### DATA PROVIDED
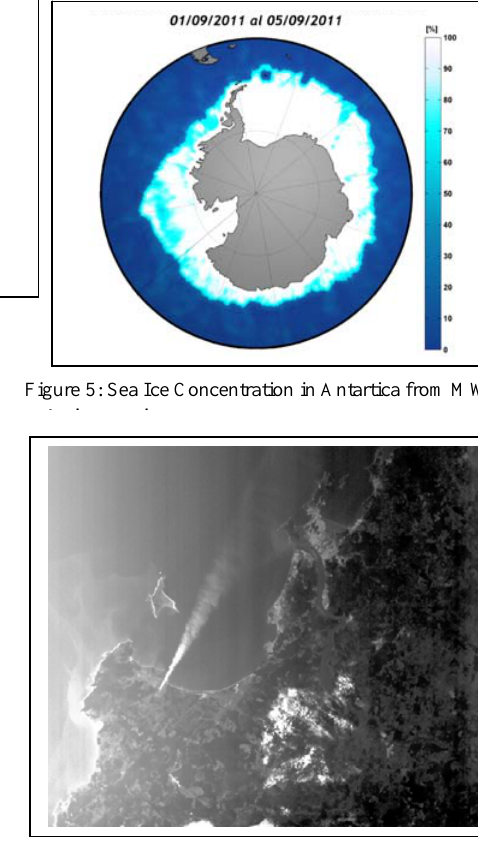
Figure 7: Fire detected by HSC in Arauco Gulf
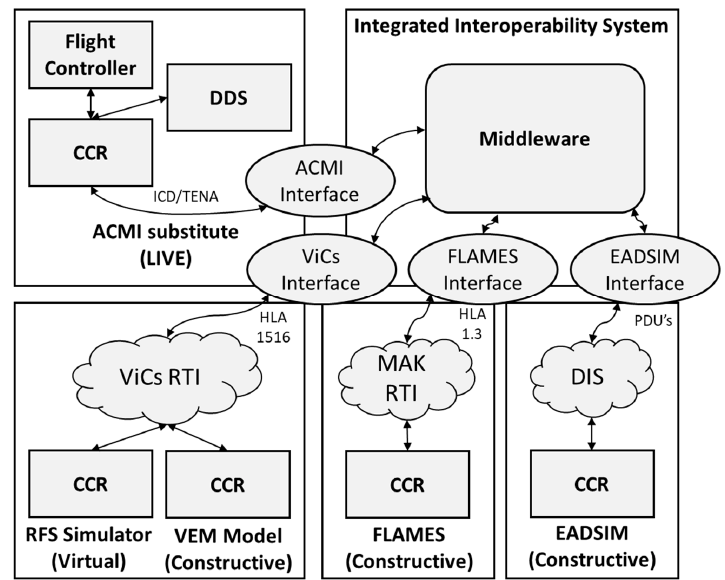
Figure 22. Interconnection view of the LVC system (adapted from [22]).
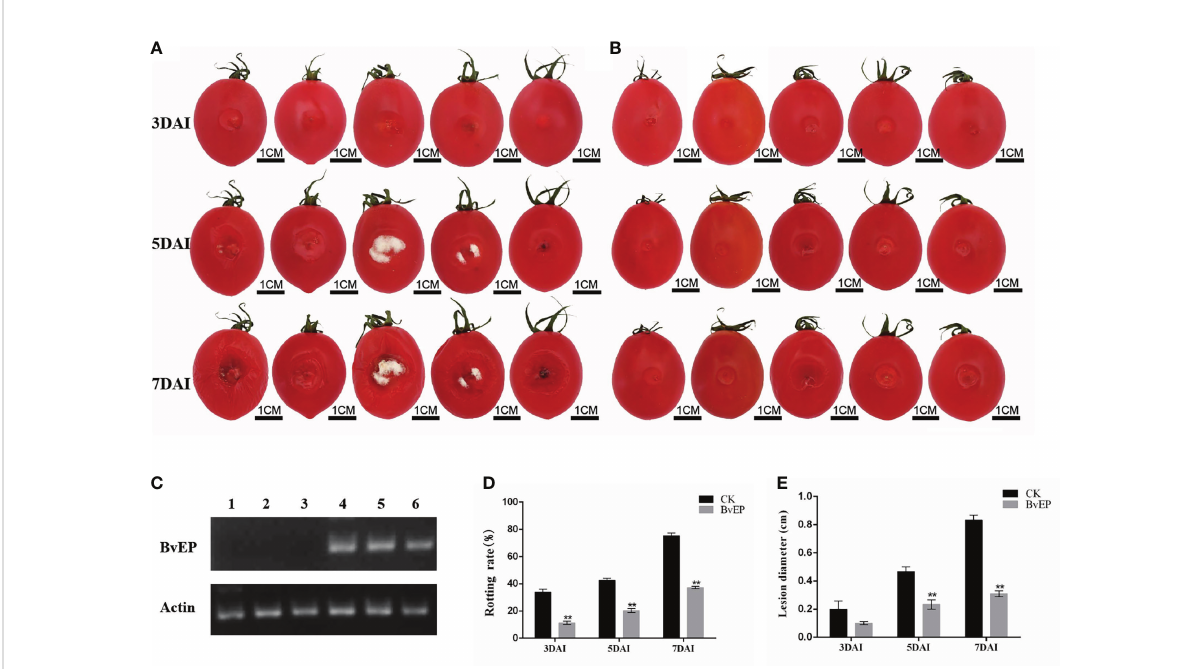
FIGURE 5 Effect of BvEP on resistance to B. cinerea of tomato fruits during storage. (A) The infection process of B. cinerea on tomato fruits after transient transformation with pK7LIC4.0; (B) Infection process of B.cinerea on tomato fruits after transient transformation with pK7LIC4.0-BvEP; (C) Expression of BvEP mRNA in tomato fruits at 3 DAT with pK7LIC4.0 and pK7LIC4.0-BvEP; 1, 2, 3 are pK7LIC4.0; 4, 5 and 6 are pK7LIC4.0-BvEP; (D) Rotting rate of tomato fruits at 3 DAI, 5 DAI, and 7 DAI with B.cinerea ; (E) Lesion diameter on tomato fruits at 3·DAl, 5·DAl, and· 7·DAI with B. cinerea ; asterisks indicate statistically signi fi cant differences (**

### DESCRIPTION OF THE TASK
Where a picture appears in the data, omit it; restate the rest word for word.

### ANSWER FOR THIS EXERCISE
Figure 7: Fire detected by HSC in Arauco Gulf
Figure 22. Interconnection view of the LVC system (adapted from [22]).
FIGURE 5 Effect of BvEP on resistance to B. cinerea of tomato fruits during storage. (A) The infection process of B. cinerea on tomato fruits after transient transformation with pK7LIC4.0; (B) Infection process of B.cinerea on tomato fruits after transient transformation with pK7LIC4.0-BvEP; (C) Expression of BvEP mRNA in tomato fruits at 3 DAT with pK7LIC4.0 and pK7LIC4.0-BvEP; 1, 2, 3 are pK7LIC4.0; 4, 5 and 6 are pK7LIC4.0-BvEP; (D) Rotting rate of tomato fruits at 3 DAI, 5 DAI, and 7 DAI with B.cinerea ; (E) Lesion diameter on tomato fruits at 3·DAl, 5·DAl, and· 7·DAI with B. cinerea ; asterisks indicate statistically signi fi cant differences (**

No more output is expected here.